Technical Projects

Hands-on implementations focusing on ML systems, NLP, and production deployment

CS Career Pathway Explorer
Independent Project | Jan 2026 - May 2026 |Completed
Code

Problem Definition

CS students struggle to figure out their ideal career path based on their skills, leading to confusion about which roles to pursue and what skills to develop.

Approach

A full-stack AI-powered career guidance platform that semantically matches user skills to 244+ tech roles using BERT embeddings, identifies skill gaps, and generates personalized learning roadmaps with course recommendations.

Implementation Details

  • User inputs their skills → BERT model (sentence-transformers) semantically matches them to 244+ tech roles from O*NET data
  • Skill gap analysis engine calculates what skills are missing for target roles
  • Interactive career roadmap visualization using React Flow showing progression paths
  • Claude API integration for plain-English explanations of recommendations using RAG (Retrieval-Augmented Generation)
  • YouTube API integration to recommend relevant courses for filling skill gaps
  • Resume upload feature with PDF parsing to auto-extract user skills
  • FastAPI backend with SQLite database for data persistence
  • React frontend with 8 pages for seamless user experience
  • Comprehensive test suite with 42 unit and integration tests

Technology Stack

Python
FastAPI
SQLite
React.js
BERT (sentence-transformers)
Claude API
YouTube API
React Flow
PDF Parsing
O*NET Database

Results & Evaluation

Platform supports 244 O*NET roles + 15 custom modern roles (AI Engineer, DevOps Engineer, Cloud Architect, etc.). Built 8 React pages with 42 comprehensive tests. Provides skill-to-role matching, gap analysis, and personalized learning paths.

Key Learnings

Deep dive into semantic similarity matching with BERT embeddings, RAG implementation with Claude API for contextual explanations, building interactive data visualizations with React Flow, and creating scalable career recommendation systems.

ATE Log Analyzer & PCB Yield Tracker
Independent Project | April 2026 - Present |In Development
Code

Problem Definition

Manufacturing teams need to analyze ATE test logs and track PCB yield across multiple board types, but manual analysis is time-consuming and error-prone.

Approach

A Python-based ATE log analysis and PCB yield tracking tool that automates log parsing, classifies hardware failure modes, and generates comprehensive defect reports with trend analysis.

Implementation Details

  • Engineered Python tool to parse ATE-style test logs in CSV and JSON format
  • Extracted per-board pass/fail records and computed yield KPIs across test steps
  • Built SMT data analytics engine that classifies hardware failure modes (opens, shorts, parametric deviations) by board type and test step
  • Generated ranked defect reports with trend charts for actionable insights
  • Integrated SQLite traceability store logging board ID, test step, result, and timestamp for audit trail
  • Implemented failure trend query system for historical analysis
  • Validated with 18 pytest cases covering log parser accuracy, failure classification logic, yield computation, and PDF report generation
  • Achieved zero regressions across all test cases

Technology Stack

Python
SQLite
pytest
pandas
PDF Generation
CSV Parsing
JSON Parsing
Data Analytics

Results & Evaluation

Successfully analyzed test logs for 150 boards across three board types. Automated defect classification and yield tracking, reducing manual analysis time. Comprehensive test coverage with 18 pytest cases ensures reliability.

Key Learnings

Gained expertise in ATE log parsing, SMT data analytics, hardware failure mode classification, yield analysis, defect trending, and building robust test automation with pytest.

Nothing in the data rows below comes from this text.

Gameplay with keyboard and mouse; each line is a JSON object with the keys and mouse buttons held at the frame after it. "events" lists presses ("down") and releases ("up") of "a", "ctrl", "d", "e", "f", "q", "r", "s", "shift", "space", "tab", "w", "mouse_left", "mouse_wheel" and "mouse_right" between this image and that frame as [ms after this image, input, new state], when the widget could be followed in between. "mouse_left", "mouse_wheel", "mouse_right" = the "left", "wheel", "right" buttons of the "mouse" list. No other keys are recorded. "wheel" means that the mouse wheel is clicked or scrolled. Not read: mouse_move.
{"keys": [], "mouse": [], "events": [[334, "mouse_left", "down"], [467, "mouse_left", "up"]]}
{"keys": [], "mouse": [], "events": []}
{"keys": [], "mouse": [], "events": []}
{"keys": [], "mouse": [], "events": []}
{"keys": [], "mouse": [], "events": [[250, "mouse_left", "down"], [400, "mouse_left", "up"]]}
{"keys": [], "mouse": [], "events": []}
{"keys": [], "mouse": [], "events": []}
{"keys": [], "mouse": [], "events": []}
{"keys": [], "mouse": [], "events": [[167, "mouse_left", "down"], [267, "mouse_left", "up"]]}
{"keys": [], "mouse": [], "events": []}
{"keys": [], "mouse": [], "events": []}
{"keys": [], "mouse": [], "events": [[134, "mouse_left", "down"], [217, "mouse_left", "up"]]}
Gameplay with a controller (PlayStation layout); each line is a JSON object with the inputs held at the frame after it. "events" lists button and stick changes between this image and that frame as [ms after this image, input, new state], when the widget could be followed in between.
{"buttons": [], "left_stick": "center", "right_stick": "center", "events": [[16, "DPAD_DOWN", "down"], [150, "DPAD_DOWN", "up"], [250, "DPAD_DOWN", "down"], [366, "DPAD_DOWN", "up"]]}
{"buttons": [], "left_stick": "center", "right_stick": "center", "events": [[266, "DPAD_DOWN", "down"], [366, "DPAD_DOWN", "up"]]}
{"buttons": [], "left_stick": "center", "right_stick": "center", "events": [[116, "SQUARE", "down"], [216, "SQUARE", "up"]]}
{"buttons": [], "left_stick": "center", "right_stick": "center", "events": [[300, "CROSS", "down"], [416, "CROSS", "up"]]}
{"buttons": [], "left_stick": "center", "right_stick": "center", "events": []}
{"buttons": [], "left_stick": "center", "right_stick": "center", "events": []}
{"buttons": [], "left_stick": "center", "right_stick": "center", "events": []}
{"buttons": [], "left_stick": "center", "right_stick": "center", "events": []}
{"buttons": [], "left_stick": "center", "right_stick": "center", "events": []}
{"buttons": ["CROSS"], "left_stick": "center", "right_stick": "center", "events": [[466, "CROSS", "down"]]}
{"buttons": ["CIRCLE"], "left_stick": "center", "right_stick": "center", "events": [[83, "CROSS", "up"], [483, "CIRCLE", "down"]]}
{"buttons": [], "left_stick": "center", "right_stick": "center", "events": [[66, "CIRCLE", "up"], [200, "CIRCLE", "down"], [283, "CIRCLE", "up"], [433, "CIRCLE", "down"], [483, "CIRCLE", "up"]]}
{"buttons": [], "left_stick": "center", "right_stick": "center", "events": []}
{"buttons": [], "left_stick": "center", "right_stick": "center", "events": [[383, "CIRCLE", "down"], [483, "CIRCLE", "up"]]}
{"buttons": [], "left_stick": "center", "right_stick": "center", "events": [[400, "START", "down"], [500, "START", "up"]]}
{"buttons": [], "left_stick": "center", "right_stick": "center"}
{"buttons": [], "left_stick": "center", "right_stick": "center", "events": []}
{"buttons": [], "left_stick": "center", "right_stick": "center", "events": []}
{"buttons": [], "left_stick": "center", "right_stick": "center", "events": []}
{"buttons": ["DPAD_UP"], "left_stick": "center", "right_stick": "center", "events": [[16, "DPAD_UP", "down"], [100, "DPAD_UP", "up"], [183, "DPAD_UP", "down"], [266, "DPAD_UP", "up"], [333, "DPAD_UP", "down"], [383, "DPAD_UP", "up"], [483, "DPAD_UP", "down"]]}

Flipkart Product Data Extraction Bot
Independent Project | Aug 2025 - Sept 2025 |Completed

Problem Definition

Manual product data extraction from e-commerce platforms is time-consuming, error-prone, and difficult to scale for competitive analysis and market research.

Approach

Designed an unattended UiPath RPA bot for end-to-end automated product data extraction from Flipkart with dynamic user input handling and structured data output.

Implementation Details

  • Built unattended UiPath RPA bot accepting dynamic user input for flexible product searches
  • Implemented web UI navigation automation to scrape structured product listings
  • Extracted comprehensive product data including name, price, discount, and specifications
  • Validated extracted data output against live Flipkart results for accuracy verification
  • Automated export to formatted Excel report with proper data structure
  • Confirmed reliability and accuracy of full automation workflow through end-to-end testing

Technology Stack

UiPath
RPA
Excel Automation
Web Scraping

Results & Evaluation

Successfully automated complete product data extraction workflow from Flipkart. Bot reliably handles dynamic inputs, validates data accuracy, and generates formatted Excel reports, eliminating manual extraction efforts.

Key Learnings

Gained expertise in unattended RPA bot development, web UI automation, dynamic data scraping, Excel automation, and building reliable data validation workflows with UiPath.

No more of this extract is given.